→ **Provided information**:
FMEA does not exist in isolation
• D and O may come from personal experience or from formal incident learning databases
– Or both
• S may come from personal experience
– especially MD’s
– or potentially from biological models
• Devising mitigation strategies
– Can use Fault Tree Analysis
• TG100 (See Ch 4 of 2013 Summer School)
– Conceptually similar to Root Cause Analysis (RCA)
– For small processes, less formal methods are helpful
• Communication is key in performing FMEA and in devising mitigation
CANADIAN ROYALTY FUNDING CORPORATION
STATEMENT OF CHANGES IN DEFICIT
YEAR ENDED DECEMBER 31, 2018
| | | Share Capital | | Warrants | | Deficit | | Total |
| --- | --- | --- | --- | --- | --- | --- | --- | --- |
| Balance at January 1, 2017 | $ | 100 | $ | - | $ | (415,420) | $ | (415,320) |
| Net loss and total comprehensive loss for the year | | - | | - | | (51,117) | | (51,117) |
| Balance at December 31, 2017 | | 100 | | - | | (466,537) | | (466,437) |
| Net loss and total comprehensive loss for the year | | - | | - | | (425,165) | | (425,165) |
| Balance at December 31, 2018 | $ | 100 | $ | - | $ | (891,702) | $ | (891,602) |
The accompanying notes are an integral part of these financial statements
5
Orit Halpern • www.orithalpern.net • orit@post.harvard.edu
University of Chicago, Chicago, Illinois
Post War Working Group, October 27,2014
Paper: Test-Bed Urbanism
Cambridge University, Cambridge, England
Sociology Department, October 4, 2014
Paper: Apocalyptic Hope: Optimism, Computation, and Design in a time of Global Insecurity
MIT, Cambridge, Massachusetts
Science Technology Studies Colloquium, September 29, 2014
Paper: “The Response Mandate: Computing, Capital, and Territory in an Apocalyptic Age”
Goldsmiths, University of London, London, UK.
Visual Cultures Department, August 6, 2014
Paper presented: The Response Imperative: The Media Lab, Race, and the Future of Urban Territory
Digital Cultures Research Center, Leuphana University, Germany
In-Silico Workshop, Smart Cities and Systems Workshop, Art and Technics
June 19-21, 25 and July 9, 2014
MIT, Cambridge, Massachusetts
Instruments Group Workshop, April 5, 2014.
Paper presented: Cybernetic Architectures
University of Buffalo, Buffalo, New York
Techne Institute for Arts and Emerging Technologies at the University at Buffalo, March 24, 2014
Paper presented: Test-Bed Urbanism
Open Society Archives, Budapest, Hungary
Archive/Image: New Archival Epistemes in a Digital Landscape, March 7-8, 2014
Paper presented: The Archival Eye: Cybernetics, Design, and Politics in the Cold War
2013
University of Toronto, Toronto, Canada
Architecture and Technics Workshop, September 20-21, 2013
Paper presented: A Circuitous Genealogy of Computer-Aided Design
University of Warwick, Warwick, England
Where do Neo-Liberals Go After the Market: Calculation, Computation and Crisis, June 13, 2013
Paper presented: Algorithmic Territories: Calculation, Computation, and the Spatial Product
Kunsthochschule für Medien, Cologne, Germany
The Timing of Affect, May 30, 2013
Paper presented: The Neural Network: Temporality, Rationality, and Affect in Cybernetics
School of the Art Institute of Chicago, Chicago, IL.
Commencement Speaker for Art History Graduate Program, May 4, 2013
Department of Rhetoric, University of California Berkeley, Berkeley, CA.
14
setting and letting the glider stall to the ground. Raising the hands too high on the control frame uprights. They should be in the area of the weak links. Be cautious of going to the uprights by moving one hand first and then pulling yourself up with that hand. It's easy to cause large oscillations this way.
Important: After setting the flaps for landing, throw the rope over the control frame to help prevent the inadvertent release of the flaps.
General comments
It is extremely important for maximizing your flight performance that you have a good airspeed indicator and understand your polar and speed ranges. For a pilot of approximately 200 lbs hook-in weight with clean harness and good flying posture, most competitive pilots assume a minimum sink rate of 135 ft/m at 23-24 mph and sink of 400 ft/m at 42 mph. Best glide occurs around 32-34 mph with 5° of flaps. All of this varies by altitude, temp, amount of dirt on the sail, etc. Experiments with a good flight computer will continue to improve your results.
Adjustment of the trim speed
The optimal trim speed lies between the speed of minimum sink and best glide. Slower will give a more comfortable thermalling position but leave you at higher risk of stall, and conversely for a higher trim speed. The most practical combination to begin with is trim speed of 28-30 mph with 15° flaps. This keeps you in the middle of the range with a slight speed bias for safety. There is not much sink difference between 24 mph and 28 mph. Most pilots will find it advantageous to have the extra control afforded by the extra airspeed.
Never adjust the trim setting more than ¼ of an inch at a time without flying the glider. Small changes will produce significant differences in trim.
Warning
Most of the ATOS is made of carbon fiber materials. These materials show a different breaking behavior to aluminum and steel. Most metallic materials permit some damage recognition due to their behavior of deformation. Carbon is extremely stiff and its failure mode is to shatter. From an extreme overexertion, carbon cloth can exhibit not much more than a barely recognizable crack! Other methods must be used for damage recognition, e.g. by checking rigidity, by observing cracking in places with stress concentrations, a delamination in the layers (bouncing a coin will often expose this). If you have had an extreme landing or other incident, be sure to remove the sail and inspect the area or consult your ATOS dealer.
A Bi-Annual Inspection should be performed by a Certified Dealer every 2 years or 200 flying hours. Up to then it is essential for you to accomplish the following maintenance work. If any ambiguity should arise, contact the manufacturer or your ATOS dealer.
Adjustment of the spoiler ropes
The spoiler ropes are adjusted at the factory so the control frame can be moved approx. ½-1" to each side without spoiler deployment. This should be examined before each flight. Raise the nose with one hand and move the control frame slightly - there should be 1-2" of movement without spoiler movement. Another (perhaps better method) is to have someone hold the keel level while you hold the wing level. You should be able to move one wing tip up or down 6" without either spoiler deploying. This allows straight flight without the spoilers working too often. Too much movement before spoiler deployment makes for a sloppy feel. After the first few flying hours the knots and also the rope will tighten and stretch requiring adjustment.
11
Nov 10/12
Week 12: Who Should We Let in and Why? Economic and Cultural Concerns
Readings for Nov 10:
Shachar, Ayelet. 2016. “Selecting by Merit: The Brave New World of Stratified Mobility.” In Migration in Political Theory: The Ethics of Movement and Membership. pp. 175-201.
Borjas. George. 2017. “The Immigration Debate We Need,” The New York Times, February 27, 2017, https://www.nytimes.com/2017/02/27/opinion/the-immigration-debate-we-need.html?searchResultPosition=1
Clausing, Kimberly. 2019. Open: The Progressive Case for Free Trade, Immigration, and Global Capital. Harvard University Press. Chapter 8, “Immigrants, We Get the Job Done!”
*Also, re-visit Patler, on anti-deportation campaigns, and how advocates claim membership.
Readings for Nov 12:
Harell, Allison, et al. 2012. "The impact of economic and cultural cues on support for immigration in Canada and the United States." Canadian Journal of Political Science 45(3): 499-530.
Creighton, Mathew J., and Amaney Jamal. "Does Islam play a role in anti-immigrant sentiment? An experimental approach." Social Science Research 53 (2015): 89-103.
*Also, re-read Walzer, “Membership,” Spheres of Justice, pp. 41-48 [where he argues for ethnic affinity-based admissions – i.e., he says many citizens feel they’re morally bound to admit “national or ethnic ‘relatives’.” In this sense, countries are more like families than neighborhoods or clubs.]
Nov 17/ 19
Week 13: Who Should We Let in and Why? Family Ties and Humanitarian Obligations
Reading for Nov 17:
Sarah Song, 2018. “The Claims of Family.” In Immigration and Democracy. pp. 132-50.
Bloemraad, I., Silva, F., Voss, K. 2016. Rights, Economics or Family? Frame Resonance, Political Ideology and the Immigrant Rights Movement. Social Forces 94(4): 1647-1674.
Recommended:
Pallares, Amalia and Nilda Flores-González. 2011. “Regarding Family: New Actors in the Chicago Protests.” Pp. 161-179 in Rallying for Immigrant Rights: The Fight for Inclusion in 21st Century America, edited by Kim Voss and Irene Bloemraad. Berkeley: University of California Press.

→ **What this task involves**: Would you print each line of the material exactly?

→ **Response below**:
FMEA does not exist in isolation
• D and O may come from personal experience or from formal incident learning databases
– Or both
• S may come from personal experience
– especially MD’s
– or potentially from biological models
• Devising mitigation strategies
– Can use Fault Tree Analysis
• TG100 (See Ch 4 of 2013 Summer School)
– Conceptually similar to Root Cause Analysis (RCA)
– For small processes, less formal methods are helpful
• Communication is key in performing FMEA and in devising mitigation
CANADIAN ROYALTY FUNDING CORPORATION
STATEMENT OF CHANGES IN DEFICIT
YEAR ENDED DECEMBER 31, 2018
| | | Share Capital | | Warrants | | Deficit | | Total |
| --- | --- | --- | --- | --- | --- | --- | --- | --- |
| Balance at January 1, 2017 | $ | 100 | $ | - | $ | (415,420) | $ | (415,320) |
| Net loss and total comprehensive loss for the year | | - | | - | | (51,117) | | (51,117) |
| Balance at December 31, 2017 | | 100 | | - | | (466,537) | | (466,437) |
| Net loss and total comprehensive loss for the year | | - | | - | | (425,165) | | (425,165) |
| Balance at December 31, 2018 | $ | 100 | $ | - | $ | (891,702) | $ | (891,602) |
The accompanying notes are an integral part of these financial statements
5
Orit Halpern • www.orithalpern.net • orit@post.harvard.edu
University of Chicago, Chicago, Illinois
Post War Working Group, October 27,2014
Paper: Test-Bed Urbanism
Cambridge University, Cambridge, England
Sociology Department, October 4, 2014
Paper: Apocalyptic Hope: Optimism, Computation, and Design in a time of Global Insecurity
MIT, Cambridge, Massachusetts
Science Technology Studies Colloquium, September 29, 2014
Paper: “The Response Mandate: Computing, Capital, and Territory in an Apocalyptic Age”
Goldsmiths, University of London, London, UK.
Visual Cultures Department, August 6, 2014
Paper presented: The Response Imperative: The Media Lab, Race, and the Future of Urban Territory
Digital Cultures Research Center, Leuphana University, Germany
In-Silico Workshop, Smart Cities and Systems Workshop, Art and Technics
June 19-21, 25 and July 9, 2014
MIT, Cambridge, Massachusetts
Instruments Group Workshop, April 5, 2014.
Paper presented: Cybernetic Architectures
University of Buffalo, Buffalo, New York
Techne Institute for Arts and Emerging Technologies at the University at Buffalo, March 24, 2014
Paper presented: Test-Bed Urbanism
Open Society Archives, Budapest, Hungary
Archive/Image: New Archival Epistemes in a Digital Landscape, March 7-8, 2014
Paper presented: The Archival Eye: Cybernetics, Design, and Politics in the Cold War
2013
University of Toronto, Toronto, Canada
Architecture and Technics Workshop, September 20-21, 2013
Paper presented: A Circuitous Genealogy of Computer-Aided Design
University of Warwick, Warwick, England
Where do Neo-Liberals Go After the Market: Calculation, Computation and Crisis, June 13, 2013
Paper presented: Algorithmic Territories: Calculation, Computation, and the Spatial Product
Kunsthochschule für Medien, Cologne, Germany
The Timing of Affect, May 30, 2013
Paper presented: The Neural Network: Temporality, Rationality, and Affect in Cybernetics
School of the Art Institute of Chicago, Chicago, IL.
Commencement Speaker for Art History Graduate Program, May 4, 2013
Department of Rhetoric, University of California Berkeley, Berkeley, CA.
14
setting and letting the glider stall to the ground. Raising the hands too high on the control frame uprights. They should be in the area of the weak links. Be cautious of going to the uprights by moving one hand first and then pulling yourself up with that hand. It's easy to cause large oscillations this way.
Important: After setting the flaps for landing, throw the rope over the control frame to help prevent the inadvertent release of the flaps.
General comments
It is extremely important for maximizing your flight performance that you have a good airspeed indicator and understand your polar and speed ranges. For a pilot of approximately 200 lbs hook-in weight with clean harness and good flying posture, most competitive pilots assume a minimum sink rate of 135 ft/m at 23-24 mph and sink of 400 ft/m at 42 mph. Best glide occurs around 32-34 mph with 5° of flaps. All of this varies by altitude, temp, amount of dirt on the sail, etc. Experiments with a good flight computer will continue to improve your results.
Adjustment of the trim speed
The optimal trim speed lies between the speed of minimum sink and best glide. Slower will give a more comfortable thermalling position but leave you at higher risk of stall, and conversely for a higher trim speed. The most practical combination to begin with is trim speed of 28-30 mph with 15° flaps. This keeps you in the middle of the range with a slight speed bias for safety. There is not much sink difference between 24 mph and 28 mph. Most pilots will find it advantageous to have the extra control afforded by the extra airspeed.
Never adjust the trim setting more than ¼ of an inch at a time without flying the glider. Small changes will produce significant differences in trim.
Warning
Most of the ATOS is made of carbon fiber materials. These materials show a different breaking behavior to aluminum and steel. Most metallic materials permit some damage recognition due to their behavior of deformation. Carbon is extremely stiff and its failure mode is to shatter. From an extreme overexertion, carbon cloth can exhibit not much more than a barely recognizable crack! Other methods must be used for damage recognition, e.g. by checking rigidity, by observing cracking in places with stress concentrations, a delamination in the layers (bouncing a coin will often expose this). If you have had an extreme landing or other incident, be sure to remove the sail and inspect the area or consult your ATOS dealer.
A Bi-Annual Inspection should be performed by a Certified Dealer every 2 years or 200 flying hours. Up to then it is essential for you to accomplish the following maintenance work. If any ambiguity should arise, contact the manufacturer or your ATOS dealer.
Adjustment of the spoiler ropes
The spoiler ropes are adjusted at the factory so the control frame can be moved approx. ½-1" to each side without spoiler deployment. This should be examined before each flight. Raise the nose with one hand and move the control frame slightly - there should be 1-2" of movement without spoiler movement. Another (perhaps better method) is to have someone hold the keel level while you hold the wing level. You should be able to move one wing tip up or down 6" without either spoiler deploying. This allows straight flight without the spoilers working too often. Too much movement before spoiler deployment makes for a sloppy feel. After the first few flying hours the knots and also the rope will tighten and stretch requiring adjustment.
11
Nov 10/12
Week 12: Who Should We Let in and Why? Economic and Cultural Concerns
Readings for Nov 10:
Shachar, Ayelet. 2016. “Selecting by Merit: The Brave New World of Stratified Mobility.” In Migration in Political Theory: The Ethics of Movement and Membership. pp. 175-201.
Borjas. George. 2017. “The Immigration Debate We Need,” The New York Times, February 27, 2017, https://www.nytimes.com/2017/02/27/opinion/the-immigration-debate-we-need.html?searchResultPosition=1
Clausing, Kimberly. 2019. Open: The Progressive Case for Free Trade, Immigration, and Global Capital. Harvard University Press. Chapter 8, “Immigrants, We Get the Job Done!”
*Also, re-visit Patler, on anti-deportation campaigns, and how advocates claim membership.
Readings for Nov 12:
Harell, Allison, et al. 2012. "The impact of economic and cultural cues on support for immigration in Canada and the United States." Canadian Journal of Political Science 45(3): 499-530.
Creighton, Mathew J., and Amaney Jamal. "Does Islam play a role in anti-immigrant sentiment? An experimental approach." Social Science Research 53 (2015): 89-103.
*Also, re-read Walzer, “Membership,” Spheres of Justice, pp. 41-48 [where he argues for ethnic affinity-based admissions – i.e., he says many citizens feel they’re morally bound to admit “national or ethnic ‘relatives’.” In this sense, countries are more like families than neighborhoods or clubs.]
Nov 17/ 19
Week 13: Who Should We Let in and Why? Family Ties and Humanitarian Obligations
Reading for Nov 17:
Sarah Song, 2018. “The Claims of Family.” In Immigration and Democracy. pp. 132-50.
Bloemraad, I., Silva, F., Voss, K. 2016. Rights, Economics or Family? Frame Resonance, Political Ideology and the Immigrant Rights Movement. Social Forces 94(4): 1647-1674.
Recommended:
Pallares, Amalia and Nilda Flores-González. 2011. “Regarding Family: New Actors in the Chicago Protests.” Pp. 161-179 in Rallying for Immigrant Rights: The Fight for Inclusion in 21st Century America, edited by Kim Voss and Irene Bloemraad. Berkeley: University of California Press.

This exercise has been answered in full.